Par ailleurs, les ressources d’exploitation du Port sont fortement dépendantes de la taxe de péage en progression constante sur la période (puisque assisse sur le coût des marchandises importées lequel est orienté à la hausse) pour s’établir en 2021 à 1,9 MdF CFP, soit en moyenne 46% des recettes courantes d’exploitation. Or, la pérennité de ce mode de financement n’est actuellement garantie que par le maintien à l’identique du dispositif d’affectation de cette taxe au Port tel que voté par l’assemblée de la Polynésie française. Pour le Port la question de la sécurisation de ce mode de financement est ainsi cruciale. Elle pourrait s’effectuer par la signature d’un contrat pluriannuel d’objectifs et de moyens (CPOM) entre le Port et le Pays afin de d’établir les conditions stables d’un financement pluriannuel de ses investissements.

Ensuite, la vision consolidée de l’ensemble des charges de personnel (rémunérations, primes et cotisations sociales) et des prestations extérieures liées à l’externalisation notamment du gardiennage, nettoyage et entretien des sites portuaires, dont notamment ceux affectés récemment au Port, montre la progression significative de l’ordre de 17% l’ensemble de ces charges fixes passant de 1,32 MdF CFP en 2018 à près de 1,54 MdF CFP en 2021.

Face à ce constat, la Chambre appelle à la mise en place rapide d’une politique globale de maîtrise des charges fixes de l’établissement qui pourrait comporter plusieurs volets (baisse des effectifs permanents de l’établissement, revue générale des primes versées, évaluation annuelle des contrats de prestations de services en cours).

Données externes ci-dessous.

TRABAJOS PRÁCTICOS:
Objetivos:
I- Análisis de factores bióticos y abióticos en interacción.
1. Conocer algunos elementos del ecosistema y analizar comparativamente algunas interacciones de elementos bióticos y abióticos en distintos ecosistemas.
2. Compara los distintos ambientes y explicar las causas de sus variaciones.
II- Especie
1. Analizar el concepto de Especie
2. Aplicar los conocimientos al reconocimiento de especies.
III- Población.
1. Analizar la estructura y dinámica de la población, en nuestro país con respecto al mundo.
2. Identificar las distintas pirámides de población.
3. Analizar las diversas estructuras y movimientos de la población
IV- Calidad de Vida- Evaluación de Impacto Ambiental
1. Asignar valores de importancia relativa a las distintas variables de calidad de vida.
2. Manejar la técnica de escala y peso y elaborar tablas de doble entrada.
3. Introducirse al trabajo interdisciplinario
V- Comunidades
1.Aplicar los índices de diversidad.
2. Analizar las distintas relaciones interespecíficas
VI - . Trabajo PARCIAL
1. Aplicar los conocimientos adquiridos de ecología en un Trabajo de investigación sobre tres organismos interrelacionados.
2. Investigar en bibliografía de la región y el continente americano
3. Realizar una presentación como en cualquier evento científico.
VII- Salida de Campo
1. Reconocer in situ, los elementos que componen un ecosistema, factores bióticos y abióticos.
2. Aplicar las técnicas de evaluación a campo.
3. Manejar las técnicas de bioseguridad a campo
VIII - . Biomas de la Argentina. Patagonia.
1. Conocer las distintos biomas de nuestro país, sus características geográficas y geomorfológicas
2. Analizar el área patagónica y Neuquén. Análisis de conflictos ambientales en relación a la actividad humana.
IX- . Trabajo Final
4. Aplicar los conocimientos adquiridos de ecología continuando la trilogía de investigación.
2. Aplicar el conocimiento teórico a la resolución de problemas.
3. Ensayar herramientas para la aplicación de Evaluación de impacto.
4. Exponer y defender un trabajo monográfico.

En ce qui concerne les investissements, sur la période 2018/2022, le Port a consacré 4,6 MdF CFP aux dépenses d’équipements soit une moyenne annuelle 1,1 MdF CFP.

Après une année 2020 en net retrait, l’année 2021 semble marquer l’amorce d’une nouvelle période caractérisée par la progression du volume des crédits inscrits en investissement. Ainsi, la forte progression des investissements arbitrée pour l’année 2022 (5,3 MdF CFP) et reconduite selon un plan pluriannuel d’investissement arrêté à
38 MdF CFP va modifier durablement les équilibres financiers de l’établissement. Selon le budget prévisionnel 2022 voté, le Port devrait mobiliser une grande partie de ses réserves disponibles (à la hauteur de 80% soit de l’ordre de 3,6 MdF CFP) et recourir à l’emprunt, ce qui constitue un changement fondamental.

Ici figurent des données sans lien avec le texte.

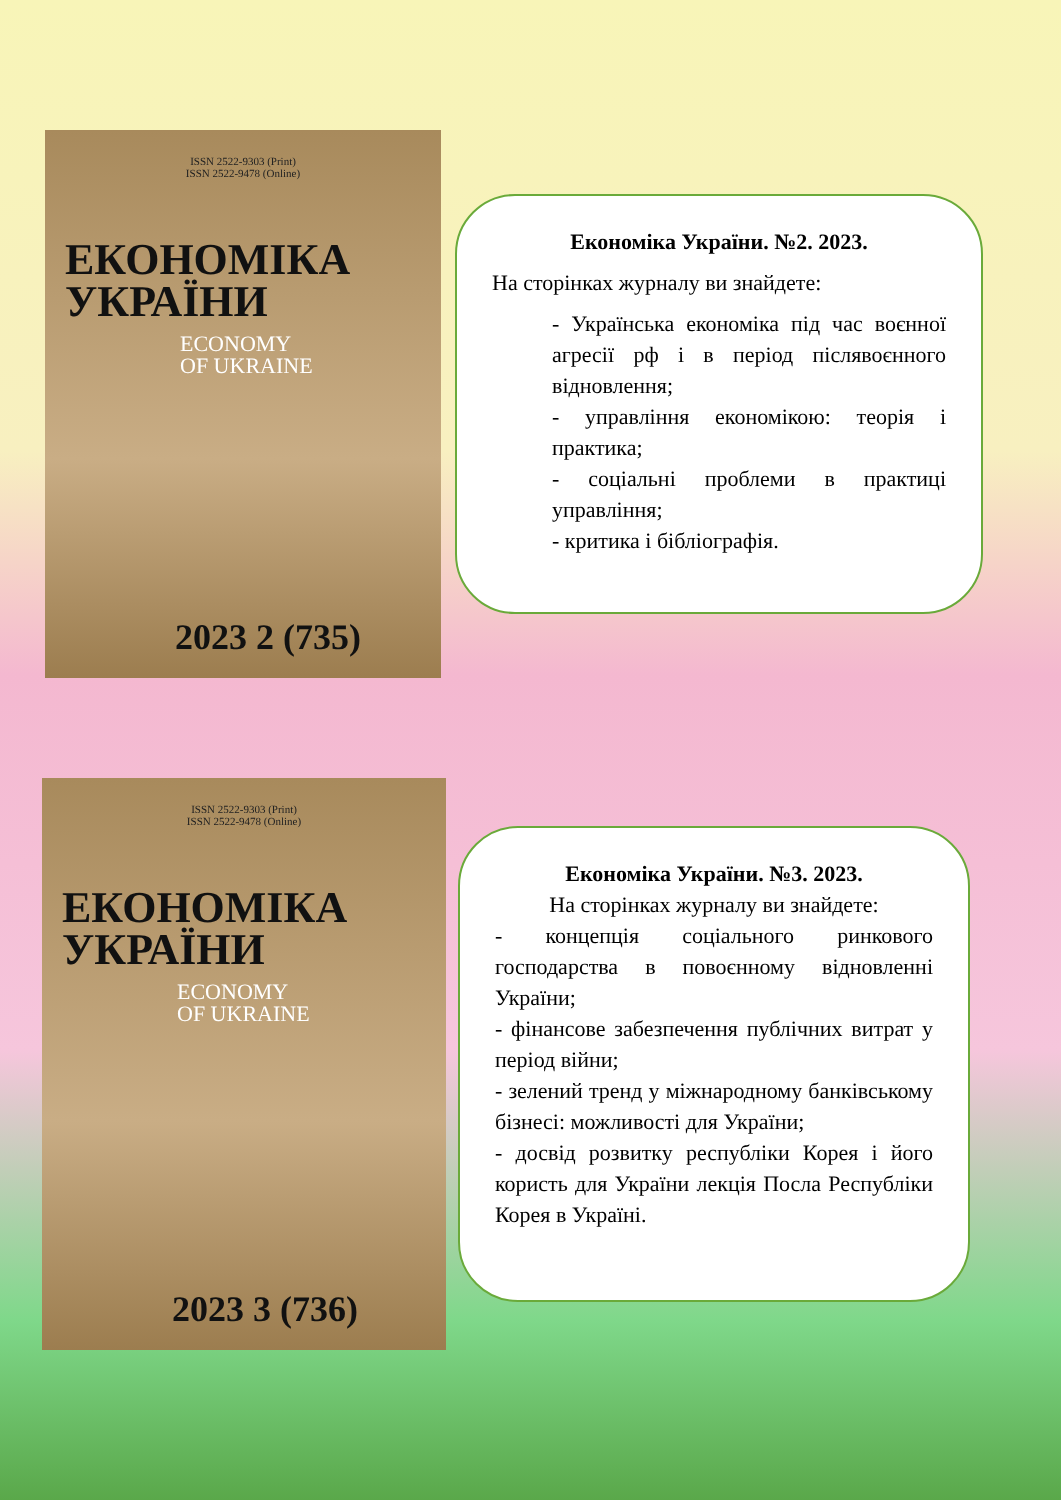ISSN 2522-9303 (Print)
ISSN 2522-9478 (Online)
ЕКОНОМІКА
УКРАЇНИ
ECONOMY
OF UKRAINE
2023 2 (735)
Економіка України. №2. 2023.
На сторінках журналу ви знайдете:
- Українська економіка під час воєнної агресії рф і в період післявоєнного відновлення;
- управління економікою: теорія і практика;
- соціальні проблеми в практиці управління;
- критика і бібліографія.
ISSN 2522-9303 (Print)
ISSN 2522-9478 (Online)
ЕКОНОМІКА
УКРАЇНИ
ECONOMY
OF UKRAINE
2023 3 (736)
Економіка України. №3. 2023.
На сторінках журналу ви знайдете:
- концепція соціального ринкового господарства в повоєнному відновленні України;
- фінансове забезпечення публічних витрат у період війни;
- зелений тренд у міжнародному банківському бізнесі: можливості для України;
- досвід розвитку республіки Корея і його користь для України лекція Посла Республіки Корея в Україні.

Le Port vient ainsi courant 2022 de procéder à la signature de trois contrats d’emprunts très significatifs pour un montant global de 8,3 MdF CFP pour financer notamment trois opérations majeures d’investissement (terminal de croisière international, quai au long cours, quai de cabotage n°6°).

La trajectoire financière de l’établissement à moyen terme (jusqu’en 2026) votée par le CA à la fin de l’année 2021 s’appuie ainsi sur des hypothèses d’évolution favorables pour lesquelles la Chambre émet un avis réservé quant à leur réalisation effective.